Apply heat to the section of pipe using an electric heating pad wrapped around the pipe, an electric hair dryer, a portable space heater (kept away from flammable materials), or by wrapping pipes with towels soaked in hot water. Do not use a blowtorch, kerosene or propane heater, charcoal stove, or other open flame device.

Apply heat until full water pressure is restored. If you are unable to locate the frozen area, if the frozen area is not accessible, or if you can’t thaw the pipe, call a licensed plumber.

Check all other faucets in your home to find out if you have additional frozen pipes. If one pipe freezes, others may freeze, too.


Assemble an emergency preparedness kit. Full details here.

Stay indoors and wear warm clothes. Layers of loose-fitting, lightweight, warm clothing will keep you warmer than a bulky sweater. If you feel too warm, remove layers to avoid sweating; if you feel chilled, add layers.

Check on relatives, neighbors, and friends, particularly if they are elderly or if they live alone.


If you must go outside, protect yourself from winter storm hazards:

Wear layered clothing, mittens or gloves, and a hat. Outer garments should be tightly woven and water repellent. Mittens or gloves and a hat will prevent the loss of body heat.

Cover your mouth to protect your lungs from severely cold air. Avoid taking deep breaths; minimize talking.

Watch for signs of hypothermia and frostbite.

Know the signs of hypothermia - confusion, dizziness, exhaustion and severe shivering. If someone has these symptoms, they should get immediate medical attention.

Watch for symptoms of frostbite including numbness, flushed gray, white, blue or yellow skin discoloration, numbness or waxy feeling skin.

Keep dry. Change wet clothing frequently to prevent a loss of body heat. Wet clothing loses much of its insulating value and transmits heat rapidly away from the body.


Sudden power outages can be frustrating, troublesome and even dangerous. If a power outage is two hours of less, you need not be concerned about the loss of perishable foods. However, for prolonged outages, there are steps you can take to keep all members of your household safe and comfortable (More home power outage safety tips here):

Preserve perishable food items with ice in the cooler or refrigerator.

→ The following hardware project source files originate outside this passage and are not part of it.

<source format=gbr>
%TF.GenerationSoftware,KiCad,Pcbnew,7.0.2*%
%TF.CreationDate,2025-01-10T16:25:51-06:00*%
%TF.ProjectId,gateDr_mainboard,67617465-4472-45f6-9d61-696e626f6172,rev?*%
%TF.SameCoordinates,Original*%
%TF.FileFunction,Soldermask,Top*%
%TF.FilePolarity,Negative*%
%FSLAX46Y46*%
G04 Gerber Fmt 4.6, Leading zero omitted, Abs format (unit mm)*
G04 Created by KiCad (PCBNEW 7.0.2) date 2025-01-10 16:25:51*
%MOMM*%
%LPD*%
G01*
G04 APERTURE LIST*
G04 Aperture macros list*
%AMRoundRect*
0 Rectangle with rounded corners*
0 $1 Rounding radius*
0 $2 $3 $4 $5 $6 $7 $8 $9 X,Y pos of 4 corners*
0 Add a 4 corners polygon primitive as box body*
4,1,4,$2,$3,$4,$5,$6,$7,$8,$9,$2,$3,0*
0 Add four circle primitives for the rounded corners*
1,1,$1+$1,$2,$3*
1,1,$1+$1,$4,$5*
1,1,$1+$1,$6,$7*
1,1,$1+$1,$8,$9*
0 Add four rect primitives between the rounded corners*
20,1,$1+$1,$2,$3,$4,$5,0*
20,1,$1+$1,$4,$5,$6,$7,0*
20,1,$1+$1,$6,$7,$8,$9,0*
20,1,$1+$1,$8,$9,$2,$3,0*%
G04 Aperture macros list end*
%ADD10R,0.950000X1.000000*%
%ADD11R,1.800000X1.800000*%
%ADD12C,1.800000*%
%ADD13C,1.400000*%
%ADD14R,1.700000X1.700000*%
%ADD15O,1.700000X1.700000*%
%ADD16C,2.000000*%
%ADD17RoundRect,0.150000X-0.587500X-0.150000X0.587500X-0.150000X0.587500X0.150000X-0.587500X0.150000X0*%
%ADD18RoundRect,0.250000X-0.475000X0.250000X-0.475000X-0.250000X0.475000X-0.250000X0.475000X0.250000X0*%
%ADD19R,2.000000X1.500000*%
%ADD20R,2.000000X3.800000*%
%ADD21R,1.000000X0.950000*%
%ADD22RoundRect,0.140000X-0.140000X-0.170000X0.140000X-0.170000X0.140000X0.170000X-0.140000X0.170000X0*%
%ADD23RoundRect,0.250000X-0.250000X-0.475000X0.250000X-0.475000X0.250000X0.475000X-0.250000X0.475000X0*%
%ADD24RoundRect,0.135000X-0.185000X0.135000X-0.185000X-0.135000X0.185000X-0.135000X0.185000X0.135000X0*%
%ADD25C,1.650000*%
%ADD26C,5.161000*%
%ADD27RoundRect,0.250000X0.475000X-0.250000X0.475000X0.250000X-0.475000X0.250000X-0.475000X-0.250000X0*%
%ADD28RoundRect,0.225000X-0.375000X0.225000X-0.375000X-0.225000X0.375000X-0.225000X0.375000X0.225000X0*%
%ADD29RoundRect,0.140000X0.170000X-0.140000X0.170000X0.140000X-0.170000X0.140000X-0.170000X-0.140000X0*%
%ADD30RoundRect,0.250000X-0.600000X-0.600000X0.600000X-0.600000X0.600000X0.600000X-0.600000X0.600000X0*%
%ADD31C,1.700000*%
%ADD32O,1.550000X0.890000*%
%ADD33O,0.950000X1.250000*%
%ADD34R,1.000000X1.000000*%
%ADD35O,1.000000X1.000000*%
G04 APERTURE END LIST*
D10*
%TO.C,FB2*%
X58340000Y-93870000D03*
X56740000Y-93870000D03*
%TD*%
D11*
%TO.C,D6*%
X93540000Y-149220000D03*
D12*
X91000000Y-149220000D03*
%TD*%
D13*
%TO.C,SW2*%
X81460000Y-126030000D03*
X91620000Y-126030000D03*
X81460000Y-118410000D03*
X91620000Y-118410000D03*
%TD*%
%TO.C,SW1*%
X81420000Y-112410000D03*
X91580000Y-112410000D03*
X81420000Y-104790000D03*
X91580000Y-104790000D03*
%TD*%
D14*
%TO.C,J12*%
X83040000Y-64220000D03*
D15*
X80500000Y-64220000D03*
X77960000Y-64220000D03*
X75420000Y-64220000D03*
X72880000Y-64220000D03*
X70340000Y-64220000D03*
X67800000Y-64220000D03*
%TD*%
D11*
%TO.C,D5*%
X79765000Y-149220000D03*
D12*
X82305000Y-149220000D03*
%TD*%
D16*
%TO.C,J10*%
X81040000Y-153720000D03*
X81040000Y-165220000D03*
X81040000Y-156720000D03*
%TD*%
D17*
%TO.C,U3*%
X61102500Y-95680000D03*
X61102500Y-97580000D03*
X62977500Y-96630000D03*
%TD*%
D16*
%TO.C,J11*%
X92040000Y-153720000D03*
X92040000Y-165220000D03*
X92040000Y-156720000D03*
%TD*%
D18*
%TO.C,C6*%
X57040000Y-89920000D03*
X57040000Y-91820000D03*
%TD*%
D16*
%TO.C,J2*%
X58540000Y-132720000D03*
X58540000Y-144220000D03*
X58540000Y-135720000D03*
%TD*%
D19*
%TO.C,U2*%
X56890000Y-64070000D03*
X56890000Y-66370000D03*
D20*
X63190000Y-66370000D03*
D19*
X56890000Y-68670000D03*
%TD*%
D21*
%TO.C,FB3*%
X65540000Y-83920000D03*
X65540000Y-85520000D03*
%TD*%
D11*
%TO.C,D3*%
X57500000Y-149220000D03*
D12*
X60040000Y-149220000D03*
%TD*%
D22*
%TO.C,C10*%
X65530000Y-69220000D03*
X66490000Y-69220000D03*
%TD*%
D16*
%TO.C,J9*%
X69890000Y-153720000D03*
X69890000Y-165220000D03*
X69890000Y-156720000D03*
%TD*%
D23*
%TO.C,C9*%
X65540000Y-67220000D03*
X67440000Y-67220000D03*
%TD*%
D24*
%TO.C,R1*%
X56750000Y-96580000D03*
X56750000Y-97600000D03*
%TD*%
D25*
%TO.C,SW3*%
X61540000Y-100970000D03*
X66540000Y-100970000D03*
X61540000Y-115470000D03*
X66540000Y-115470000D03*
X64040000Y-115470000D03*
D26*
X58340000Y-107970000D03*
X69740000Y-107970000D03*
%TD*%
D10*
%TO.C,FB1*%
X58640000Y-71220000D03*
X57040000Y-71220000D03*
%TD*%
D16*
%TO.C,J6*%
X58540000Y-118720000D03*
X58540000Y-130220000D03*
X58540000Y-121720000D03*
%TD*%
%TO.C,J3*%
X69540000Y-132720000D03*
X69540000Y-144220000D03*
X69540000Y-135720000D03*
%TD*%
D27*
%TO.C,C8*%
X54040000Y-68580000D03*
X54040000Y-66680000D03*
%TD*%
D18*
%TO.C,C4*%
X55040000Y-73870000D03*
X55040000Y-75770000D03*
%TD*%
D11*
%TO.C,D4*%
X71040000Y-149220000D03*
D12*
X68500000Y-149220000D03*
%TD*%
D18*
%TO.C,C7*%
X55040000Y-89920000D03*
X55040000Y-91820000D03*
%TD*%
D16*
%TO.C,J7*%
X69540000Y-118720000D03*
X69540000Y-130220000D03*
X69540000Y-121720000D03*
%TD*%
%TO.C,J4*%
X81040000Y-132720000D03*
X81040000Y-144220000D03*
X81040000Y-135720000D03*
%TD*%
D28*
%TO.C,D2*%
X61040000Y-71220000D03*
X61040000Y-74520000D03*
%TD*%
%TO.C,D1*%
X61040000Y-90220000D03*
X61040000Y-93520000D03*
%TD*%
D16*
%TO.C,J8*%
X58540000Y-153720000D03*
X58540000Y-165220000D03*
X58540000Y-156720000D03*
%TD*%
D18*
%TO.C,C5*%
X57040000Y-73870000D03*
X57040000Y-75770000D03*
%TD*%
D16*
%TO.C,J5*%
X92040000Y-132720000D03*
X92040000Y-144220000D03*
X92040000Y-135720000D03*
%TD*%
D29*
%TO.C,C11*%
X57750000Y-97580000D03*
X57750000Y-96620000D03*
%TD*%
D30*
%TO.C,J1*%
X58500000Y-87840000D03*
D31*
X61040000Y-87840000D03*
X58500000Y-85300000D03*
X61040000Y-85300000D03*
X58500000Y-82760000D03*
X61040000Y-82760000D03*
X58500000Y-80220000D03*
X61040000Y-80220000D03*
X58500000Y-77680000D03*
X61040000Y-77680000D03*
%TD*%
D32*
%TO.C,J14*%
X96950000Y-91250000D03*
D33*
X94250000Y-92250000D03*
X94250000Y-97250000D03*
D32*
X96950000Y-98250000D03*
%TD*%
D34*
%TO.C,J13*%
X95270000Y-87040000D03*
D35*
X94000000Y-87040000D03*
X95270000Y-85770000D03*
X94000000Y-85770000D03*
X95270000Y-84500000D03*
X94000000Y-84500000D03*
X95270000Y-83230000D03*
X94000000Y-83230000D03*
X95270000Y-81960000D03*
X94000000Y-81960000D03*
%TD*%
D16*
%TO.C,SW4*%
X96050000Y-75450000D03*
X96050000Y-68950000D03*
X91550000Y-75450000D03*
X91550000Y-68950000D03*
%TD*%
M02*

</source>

Inexpensive Styrofoam coolers work well.

Put together a home emergency preparedness kit: water (one gallon per person per day), non-perishable food (three-day supply for evacuation, two-week supply for home), flashlight, battery-powered or hand-cranked radio (NOAA Weather Radio, if possible), extra batteries, first aid kit, medications, cell phone chargers, important health documents, family emergency contact information and some extra cash.

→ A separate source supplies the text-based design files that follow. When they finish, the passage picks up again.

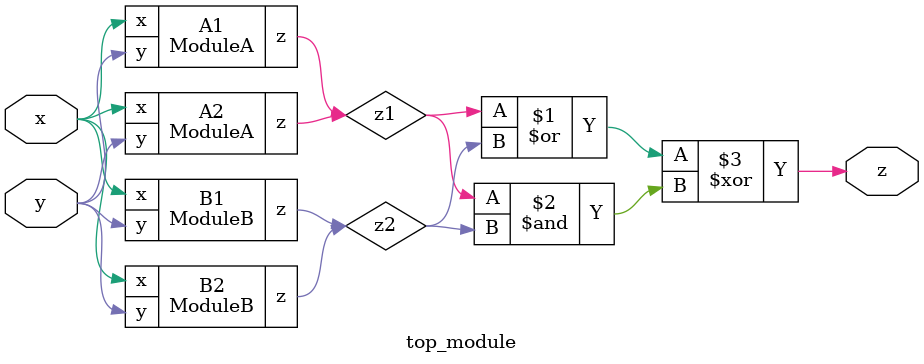
<source format=sv>
module ModuleA(
    input x,
    input y,
    output z
);

assign z = (x ^ y) & x;

endmodule
module ModuleB(
    input x,
    input y,
    output z
);

assign z = ~((x ^ y) & x);

endmodule
module top_module(
    input x,
    input y,
    output z
);

wire z1, z2;

ModuleA A1(
    .x(x),
    .y(y),
    .z(z1)
);

ModuleB B1(
    .x(x),
    .y(y),
    .z(z2)
);

ModuleA A2(
    .x(x),
    .y(y),
    .z(z1)
);

ModuleB B2(
    .x(x),
    .y(y),
    .z(z2)
);

assign z = (z1 | z2) ^ (z1 & z2);

endmodule

</source>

If someone at home is dependent on electric-powered life-sustaining equipment, remember to include back-up power in your evacuation plan.

Keep your car’s gas tank full.


It’s that time of year when many people resort to space heaters and other sources to keep their homes warm. To reduce the risk of heating related fires, the Red Cross recommends these steps (More home fire safety information available here):

All heaters need space. Keep children, pets and things that can burn (paper, matches, bedding, furniture, clothing, carpets, and rugs) at least three feet away from heating equipment.

If you must use a space heater, place it on a level, hard and nonflammable surface (such as ceramic tile floor), not on rugs, carpets or near bedding or drapes. Plug power cords directly into outlets - never into an extension cord.

Never leave a fire in the fireplace unattended and use a glass or metal fire screen to keep fire and embers in the fireplace. 

Never use a cooking range or oven to heat your home.

Turn off portable space heaters every time you leave the room or go to sleep.